▶ [PROVIDED RECORDS]
• • • • • • •

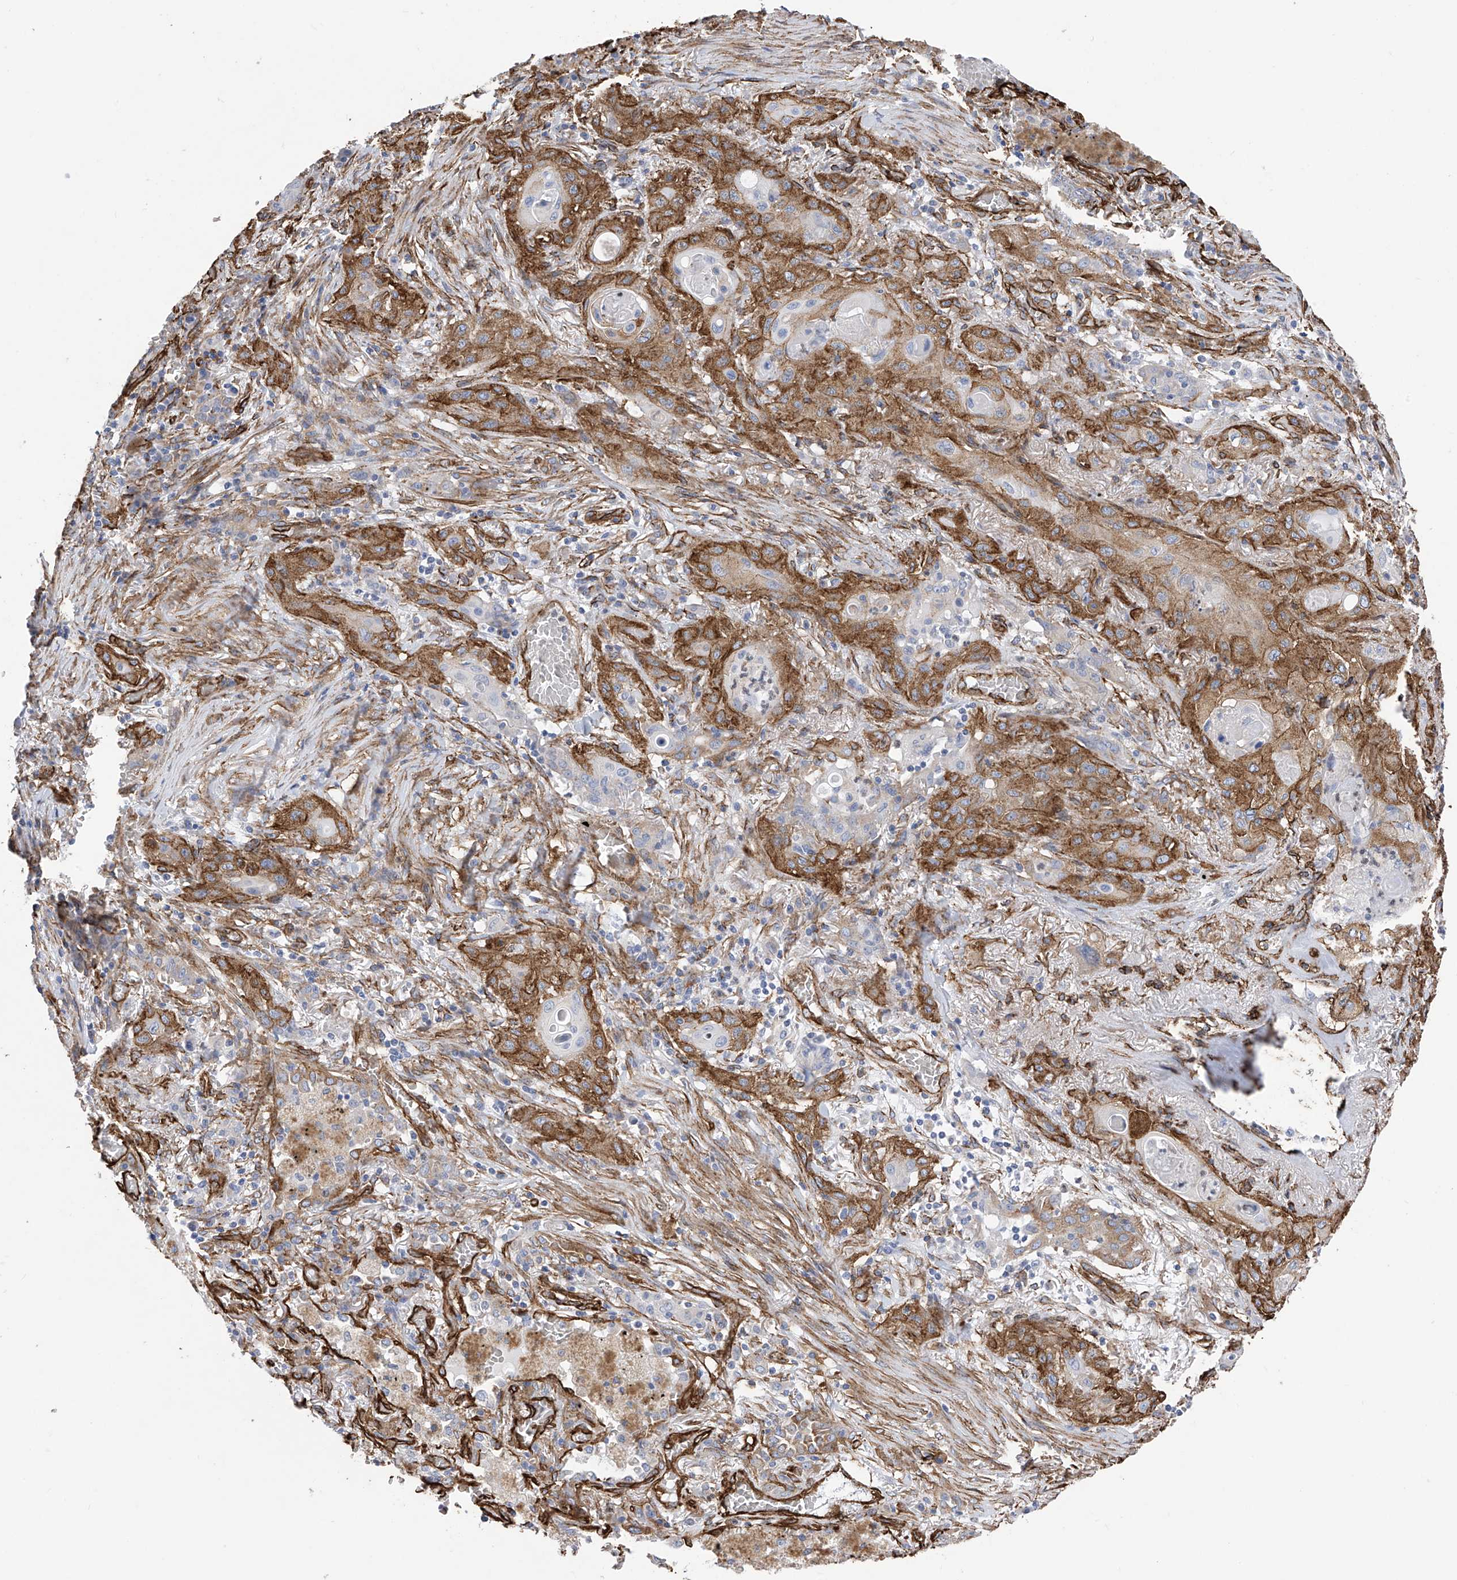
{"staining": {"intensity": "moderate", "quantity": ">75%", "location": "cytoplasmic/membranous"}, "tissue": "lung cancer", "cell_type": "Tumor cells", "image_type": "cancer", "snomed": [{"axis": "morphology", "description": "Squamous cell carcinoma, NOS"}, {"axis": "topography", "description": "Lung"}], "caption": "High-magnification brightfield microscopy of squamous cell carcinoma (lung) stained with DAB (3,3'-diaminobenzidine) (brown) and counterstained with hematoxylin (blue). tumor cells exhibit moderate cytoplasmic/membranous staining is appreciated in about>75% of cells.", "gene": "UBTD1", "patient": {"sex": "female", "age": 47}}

• • • • • • •

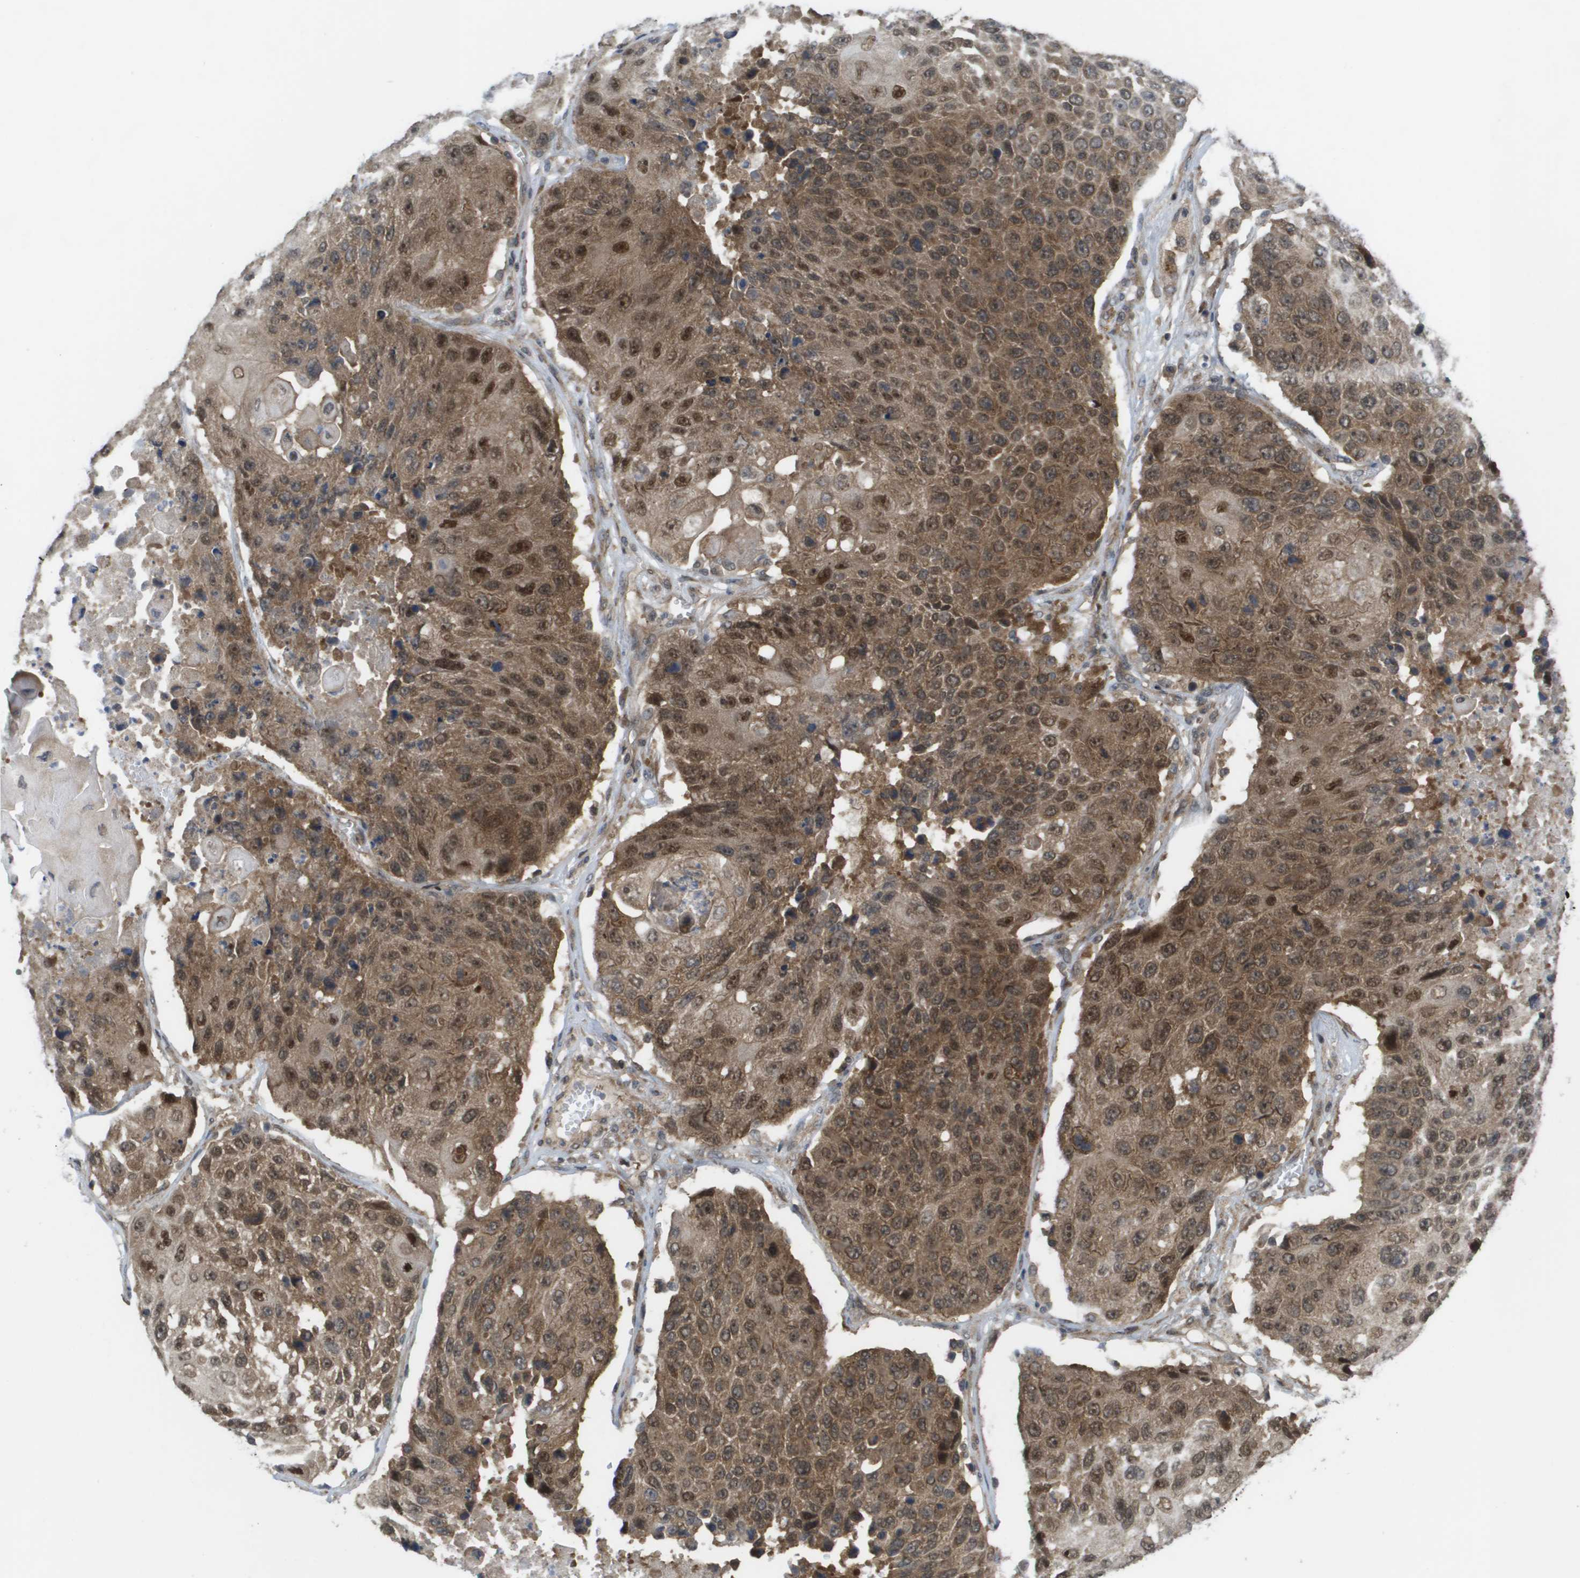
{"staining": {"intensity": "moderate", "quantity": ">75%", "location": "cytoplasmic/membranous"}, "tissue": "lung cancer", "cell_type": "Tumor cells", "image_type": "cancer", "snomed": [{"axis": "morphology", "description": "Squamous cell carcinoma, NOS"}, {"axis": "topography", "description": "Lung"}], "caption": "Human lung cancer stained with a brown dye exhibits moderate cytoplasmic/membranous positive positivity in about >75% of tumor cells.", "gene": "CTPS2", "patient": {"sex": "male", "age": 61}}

• • • • • • •

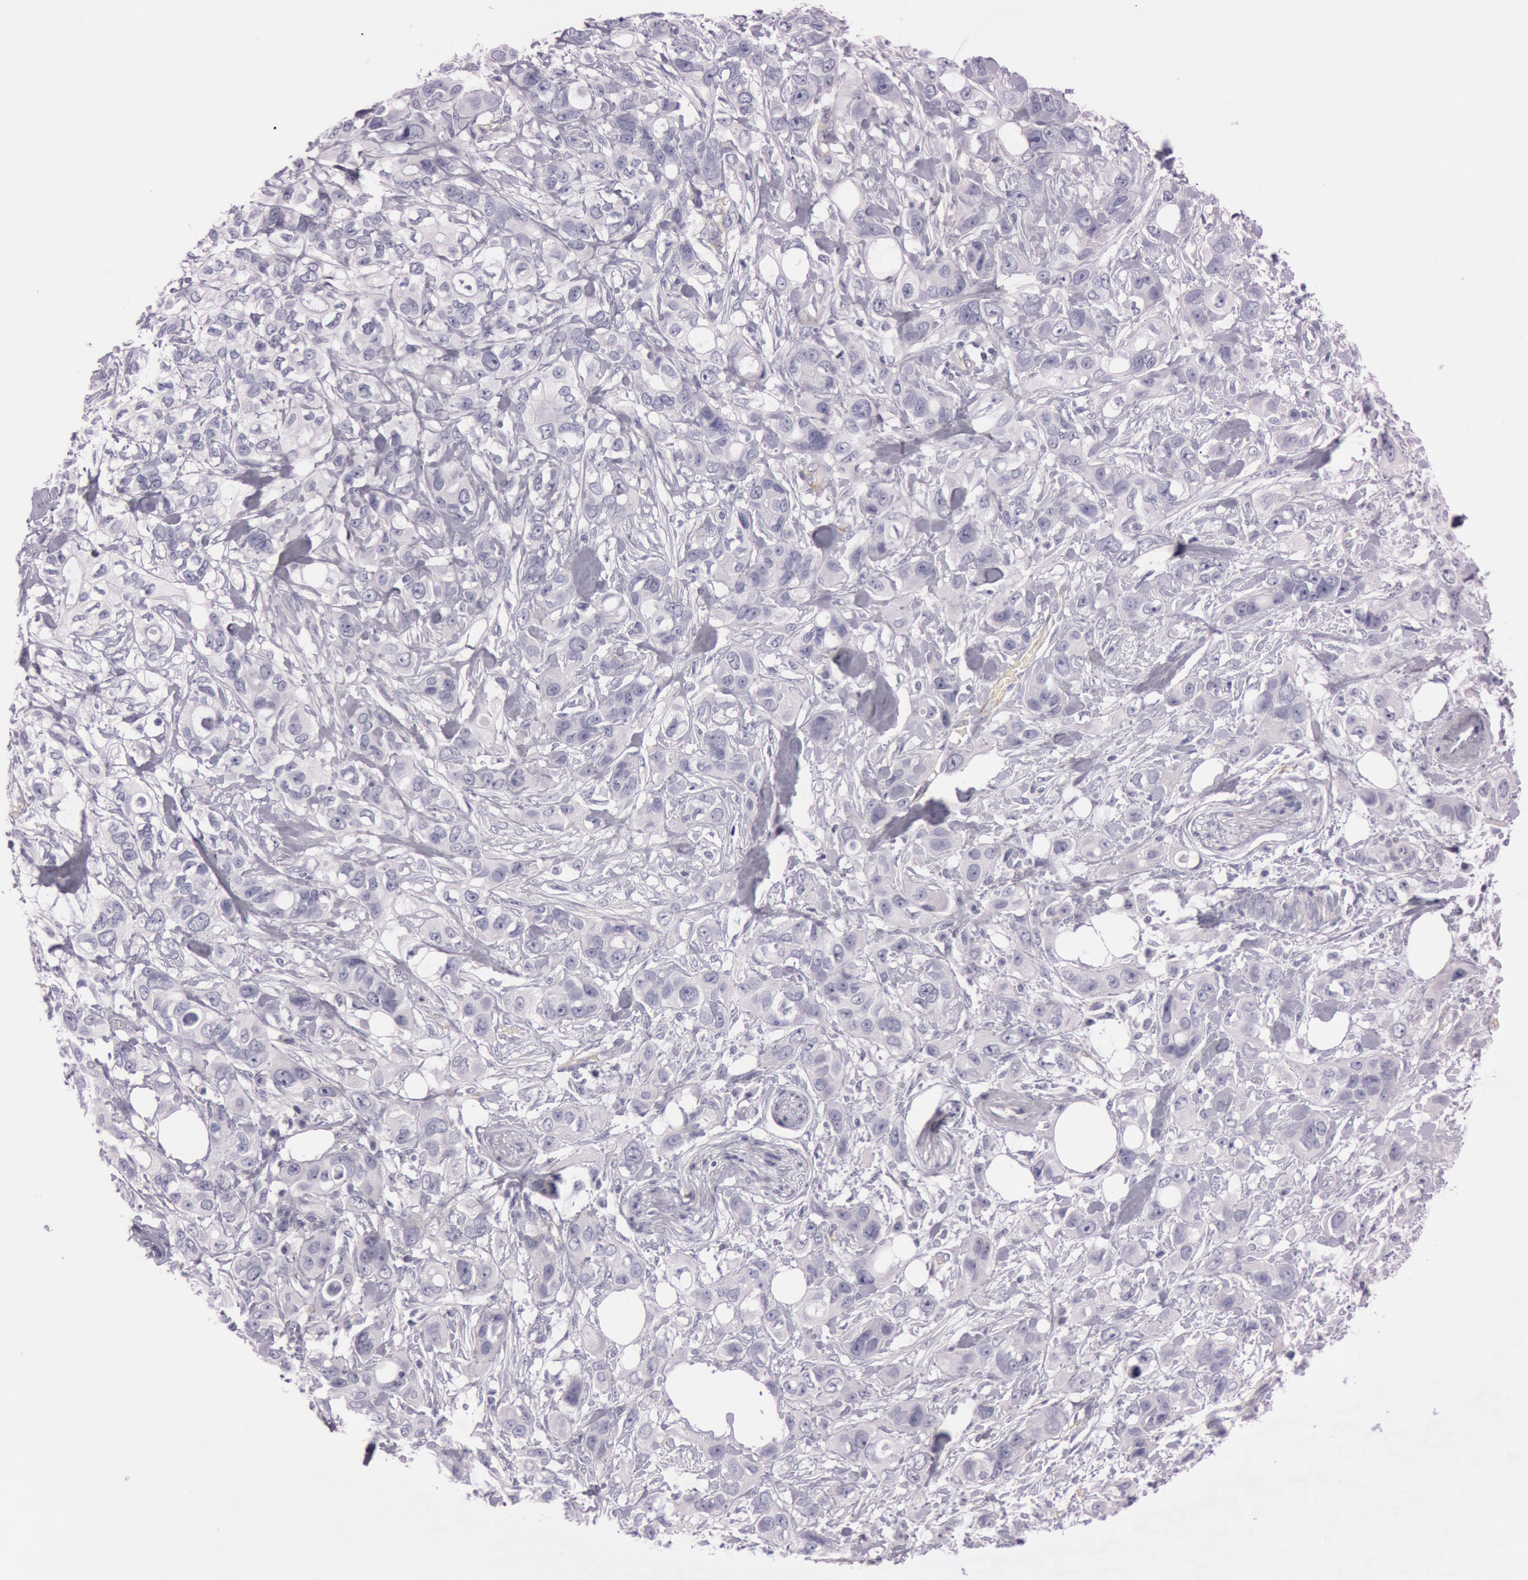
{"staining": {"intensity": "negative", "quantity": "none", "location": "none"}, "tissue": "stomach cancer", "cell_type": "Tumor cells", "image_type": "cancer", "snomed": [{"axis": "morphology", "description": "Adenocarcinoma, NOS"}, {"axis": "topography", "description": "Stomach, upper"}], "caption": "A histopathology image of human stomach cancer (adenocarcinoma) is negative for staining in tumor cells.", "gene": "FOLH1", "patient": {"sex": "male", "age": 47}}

• • • • • • •

▶ [EXERCISE DIRECTIONS] Throughout the data above, count the lines in which the word "lung" occurs; supply the number alone.

▶ [RESULT OF THIS TASK] 2